Here’s what I am thinking about this. Please correct errors.

I know there are all sorts of problems and shortcomings with using the index of a window, but I have never encountered a situation in which setting the index of a Safari window to 1 didn’t bring it to the front without an error.

The problem with AXRaise is that that action is performed on the window of the application process Safari, not a Safari window, and the action might be part of a context in which Safari windows are being searched, opened, etc. It’s not even possible, I don’t think, to generally get from a Safari window to the corresponding application process window, especially because multiple windows could share the same name.

There is a similar problem with attributes of application process windows, such as AXMinimized. The corresponding property of a Safari window is “miniaturized”. So, inside a context where Safari is the target I can set miniaturized of a window, just as I can set its index.

Unless you know a secret passageway from an application window to the corresponding application process window?

Hey Mitchell,

Set the window you want to index 1 – then create and immediately close a new document window.

It's kludgey, but it works.

-Chris

Looking and thinking about this I like it and don’t see a utility other than saving mouse moving time and effort which of course is a very good thing to do.

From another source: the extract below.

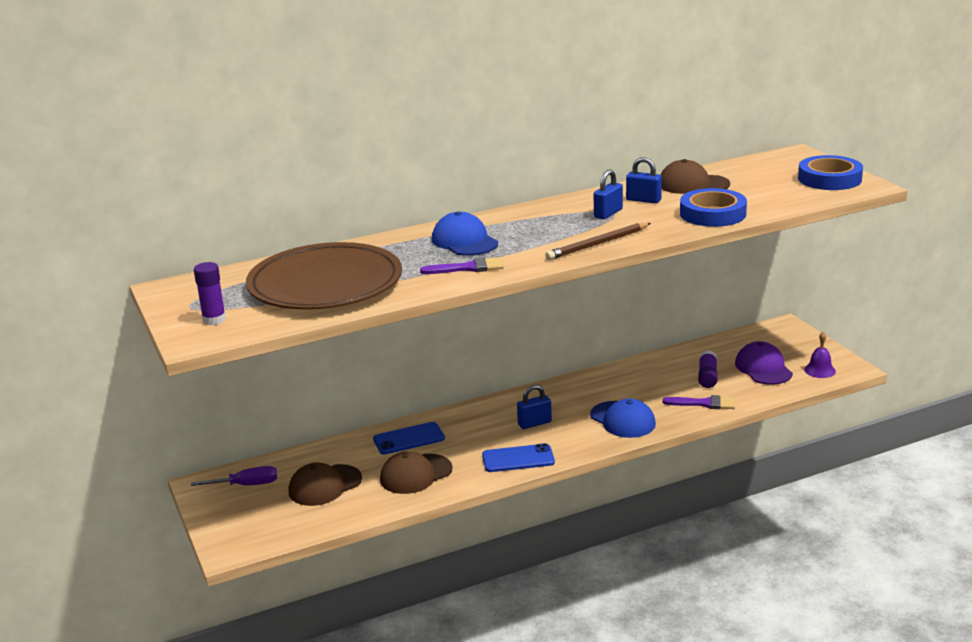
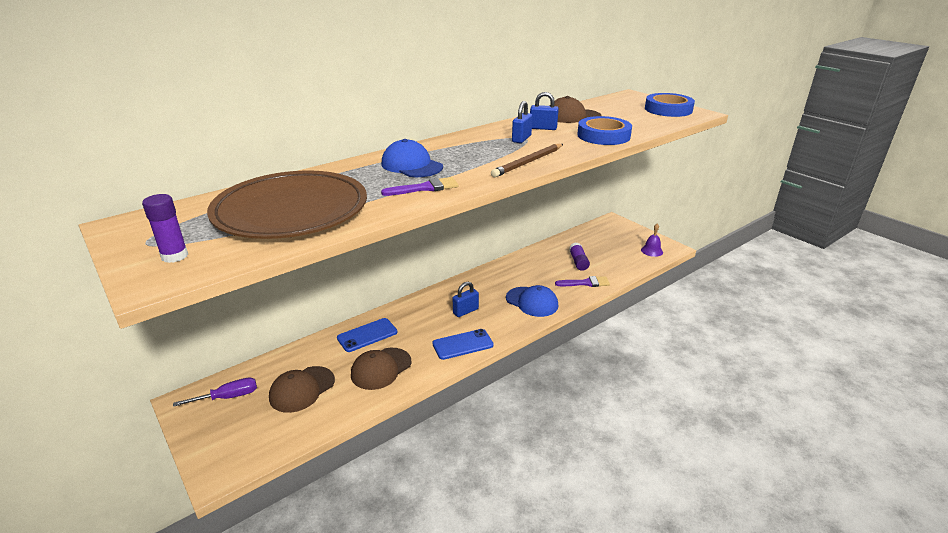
camera: 15 degrees left, 5 degrees up
purple cap [735,341,793,385] -> none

All these locations can be listed in the bookmarks menu, bookmarks sidebar, or in the favorites bar. What more does adding a palette provide?

I want to believe :alien:

Hey Bern,

Mitchell's palette does more than list Internet locations – it acts on existing windows and works the way he wants instead of the way the Safari UI tries to make him work.

I have a palette for 1-key operations in Safari:

Before I palletized these commands I would sometimes forget I had activated them (sometimes to my sorrow).

-Chris

Hi Chris,

Thank you for showing me. That’s much more useful and I’m aligned with the idea of adapting the UI to fit each users preferences. I now remember playing with and getting excited by palettes when I first realized what they could do.

I stretched them out horizontally making my own window menu bars. After a while little things got to me and I stopped using them. While great utility is there and there are several options to adjust the aesthetics, the aesthetics don’t go far enough for me. I suspect I’ll not be satisfied until I can adjust the UI to be as I see fit which may be a foolishly high mark to demand. Why not just use what’s available and move on?

This leads into what leaves me annoyed and others saying just learn to code and do what you want. If you don’t want it enough to pay the price of having it then just shut up. To which I can’t argue.

I think that’s why I forget about doing these things as when I remember what I see as the cost of moving beyond it I stop.

Thanks again for providing clarity.

Hey Bern,

One more thing.

My 1-Key palette is is enabled/disabled via a keyboard shortcut and is only shown when I'm using those 1-Key keyboard shortcuts.

I have palettes like this for several apps, where it's useful for me to have 1-Key keyboard shortcuts available during certain operations.

I don't care so much what they look like as long as I'm reminded that they're enabled.

-Chris

My macro does much more than just go to a bookmarked page, as @ccstone pointed out earlier. I will be posting an improved version of this soon, but meanwhile look at the macro Reveal Safari Windows Matching String Otherwise New One with URL that is in the ➜ Reveal Safari Windows Support group that comes along with the main group. It dxminimizes and brings to the front all windows whose current tab contains the designated string; if it doesn't find one, it opens the specified URL. My most frequent use of this is to bring to the front all my Safari windows tuned to a Keyboard Maestro Forum page.

I bind it to a modified function key.

Here's what my palette looks like now (minus some pages for Git Wikis, etc., for projects I am working on.

I've posted it's current state.

➜ Reveal Web Pages in Safari (272 KB)

There’s a bug here — doesn’t catch multiple windows with the same name. So I changed it to set WinList to the windows not their names. But then the perform fails with this error message:
Can’t make window id 19783 of application "Safari" into the expected type. Suggestion?